■ **Selection**
>> Start

Though Mr. Adams Mahama was a party chairman, his attack and subsequent death would have been treated only as a criminal offence, with the NPP unanimously demanding justice, and perhaps, pointing accusing fingers at the ruling National Democratic Congress (NDC). But the death of the party chairman seems to have deepened the internal war raging in the party. The reason?
A week before the incident, there had been a violent confrontation in the Upper East Region, which resulted in the scuttling of a planned meeting between the NPP National Chairman, Paul Afoko, and the General Secretary, Kwabena Agyepong and other regional executives of the party.
Adams Mahama had said he was not aware of the planned meeting and wondered why the two national executives would organise a party meeting in his region, with his executives and would not inform him about it. Some party supporters purportedly in the camp of the flag bearer, attacked the two national party executives. But for the timely intervention of the police, the outcome could have been bloody.
For their safety, Kwabena Agyepong was whisked away to the Northern Region while Paul Afoko, sources say, went to stay in Navrongo. Paul Afoko and Kwabena Agyepong were said to have lodged an assault complaint with the Upper East police but also indicated that Adams Mahama was well aware of the meeting.
This controversy was still raging when Mahama Adams was attacked, leading to his death the following morning. For this reason, some party members, including some members of parliament and elders of the party, believe the two national executives of the party had a hand in what they call “the murder of Chairman Adams.”
For such people, the link is clear. If a witch cries in the night and a child dies in the morning, we do not consult the soothsayer to ascertain the death of the child. The fact that one of the alleged perpetrators of the attack, who has been arrested by the police is said to be the brother of Paul Afoko has deepened their suspicion. It is too early to conclude or link the murder of Chairman Adams to the two party executives. But what is known to all, except those who landed from Pluto last night, after a decade’s sojourn, is the growing and disturbing level of violence and intolerance in the NPP.
Once upon a time in the political history of Ghana’s, there lived two dominant political traditions. One was founded on solid ideological and liberal democratic principles. The other had its foundation on two revolutions founded on the principles of probity and accountability. The probity and accountability only existed on paper and on the hypocritical lips of the founders. It did not exist in practice. The party founded on solid liberal democratic ideas is called the NPP while the one built on revolutionary pillars is the NDC.
When Ghana returned to multi-party democracy in 1992, these two political traditions have taken turns to occupy the political space.
The NPP has generally been seen as more peaceful than the NDC. The reason is obvious. The mad man who has been certified by the curer of sick heads to join his household still has something small to scare away children. The NPP has always tagged the NDC as a violent party. In fact, in the 2008 elections, the NPP had campaign ads that featured the NDC as a violent party, a party made up of murderers. Whether the NDC is indeed violent or not, is a subject of big debate. What can, however, not be contested is the fact that the NDC has not had a clean sheet as far as non-violence is concerned.

>> End

■ **Required task**
How would you sum up the piece on the death of NPP chairman Adams Mahama in two sentences? The entries that follow have nothing to do with the piece above.

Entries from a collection
>> Start

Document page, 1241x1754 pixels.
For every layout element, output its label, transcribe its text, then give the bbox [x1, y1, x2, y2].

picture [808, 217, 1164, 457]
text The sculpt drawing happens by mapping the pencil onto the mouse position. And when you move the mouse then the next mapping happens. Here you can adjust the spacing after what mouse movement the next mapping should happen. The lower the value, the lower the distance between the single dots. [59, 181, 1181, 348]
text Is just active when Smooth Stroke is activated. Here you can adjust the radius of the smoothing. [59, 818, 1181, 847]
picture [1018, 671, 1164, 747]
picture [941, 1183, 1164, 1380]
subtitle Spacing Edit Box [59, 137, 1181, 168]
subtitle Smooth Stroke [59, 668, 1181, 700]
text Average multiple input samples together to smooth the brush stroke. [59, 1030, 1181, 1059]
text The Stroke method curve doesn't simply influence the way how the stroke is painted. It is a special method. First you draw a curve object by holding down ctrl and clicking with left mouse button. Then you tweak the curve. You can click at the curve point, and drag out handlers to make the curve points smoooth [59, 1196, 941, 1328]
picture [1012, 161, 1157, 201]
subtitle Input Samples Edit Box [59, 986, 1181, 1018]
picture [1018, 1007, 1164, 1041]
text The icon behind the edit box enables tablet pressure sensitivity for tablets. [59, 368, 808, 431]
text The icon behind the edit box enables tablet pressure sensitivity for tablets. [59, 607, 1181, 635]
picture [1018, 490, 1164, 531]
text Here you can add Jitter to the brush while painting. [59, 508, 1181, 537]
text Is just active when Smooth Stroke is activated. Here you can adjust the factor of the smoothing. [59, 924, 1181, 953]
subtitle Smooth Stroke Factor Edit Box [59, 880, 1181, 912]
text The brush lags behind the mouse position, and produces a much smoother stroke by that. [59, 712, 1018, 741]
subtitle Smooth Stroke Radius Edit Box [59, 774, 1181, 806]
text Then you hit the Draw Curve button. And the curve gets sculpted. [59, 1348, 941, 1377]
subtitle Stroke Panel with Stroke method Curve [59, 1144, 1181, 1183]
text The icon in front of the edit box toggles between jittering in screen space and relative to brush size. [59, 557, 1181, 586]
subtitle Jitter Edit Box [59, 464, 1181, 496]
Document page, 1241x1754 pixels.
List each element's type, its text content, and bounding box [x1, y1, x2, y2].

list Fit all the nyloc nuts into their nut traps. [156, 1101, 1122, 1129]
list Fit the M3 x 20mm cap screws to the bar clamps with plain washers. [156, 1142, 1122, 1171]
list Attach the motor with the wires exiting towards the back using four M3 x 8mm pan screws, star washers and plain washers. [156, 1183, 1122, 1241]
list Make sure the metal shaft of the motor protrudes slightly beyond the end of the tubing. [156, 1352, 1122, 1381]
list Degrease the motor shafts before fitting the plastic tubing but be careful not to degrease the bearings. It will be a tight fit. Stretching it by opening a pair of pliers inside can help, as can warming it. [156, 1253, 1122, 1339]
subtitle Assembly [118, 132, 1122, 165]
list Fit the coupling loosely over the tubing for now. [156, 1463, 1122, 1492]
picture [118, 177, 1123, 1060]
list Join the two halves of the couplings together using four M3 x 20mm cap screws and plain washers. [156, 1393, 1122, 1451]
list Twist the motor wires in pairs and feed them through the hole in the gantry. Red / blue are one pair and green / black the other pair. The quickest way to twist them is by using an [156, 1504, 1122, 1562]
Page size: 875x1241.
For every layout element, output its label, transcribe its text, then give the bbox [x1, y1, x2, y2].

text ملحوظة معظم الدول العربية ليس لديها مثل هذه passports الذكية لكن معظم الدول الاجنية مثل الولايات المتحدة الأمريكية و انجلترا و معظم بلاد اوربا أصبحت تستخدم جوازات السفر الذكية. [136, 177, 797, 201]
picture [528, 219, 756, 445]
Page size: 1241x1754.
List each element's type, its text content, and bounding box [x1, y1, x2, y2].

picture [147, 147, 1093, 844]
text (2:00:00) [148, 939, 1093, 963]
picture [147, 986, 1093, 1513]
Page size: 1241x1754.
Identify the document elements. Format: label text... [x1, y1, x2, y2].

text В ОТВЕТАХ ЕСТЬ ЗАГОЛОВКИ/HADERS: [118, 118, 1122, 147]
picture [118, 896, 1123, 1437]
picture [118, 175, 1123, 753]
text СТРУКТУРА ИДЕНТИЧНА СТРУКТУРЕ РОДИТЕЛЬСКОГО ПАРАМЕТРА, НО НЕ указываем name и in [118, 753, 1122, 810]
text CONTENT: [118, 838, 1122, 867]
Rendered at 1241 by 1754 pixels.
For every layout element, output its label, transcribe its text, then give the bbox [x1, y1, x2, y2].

>> End

■ **Solution**
Adams Mahama died after being attacked a week after a violent confrontation in his Upper East Region scuttled a planned meeting of NPP National Chairman Paul Afoko and General Secretary Kwabena Agyepong. His death has deepened the party's internal war: some members believe the two executives had a hand in it, and although the piece calls it too early to make that link, it points to the growing level of violence and intolerance in the NPP, a party generally seen as more peaceful than the NDC.